WORK TO COMPLETE >>
From the line containing "# Endpoints" to the end of the entries, return every line exactly, both ends included, and add nothing.

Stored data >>
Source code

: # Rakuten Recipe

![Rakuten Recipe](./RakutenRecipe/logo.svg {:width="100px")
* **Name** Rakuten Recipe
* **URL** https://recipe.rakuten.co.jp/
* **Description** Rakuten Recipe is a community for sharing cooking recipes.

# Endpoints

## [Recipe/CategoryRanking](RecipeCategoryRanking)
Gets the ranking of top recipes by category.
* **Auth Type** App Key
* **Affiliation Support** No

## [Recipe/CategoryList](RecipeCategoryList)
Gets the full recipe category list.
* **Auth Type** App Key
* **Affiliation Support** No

REPLY >>
# Endpoints

## [Recipe/CategoryRanking](RecipeCategoryRanking)
Gets the ranking of top recipes by category.
* **Auth Type** App Key
* **Affiliation Support** No

## [Recipe/CategoryList](RecipeCategoryList)
Gets the full recipe category list.
* **Auth Type** App Key
* **Affiliation Support** No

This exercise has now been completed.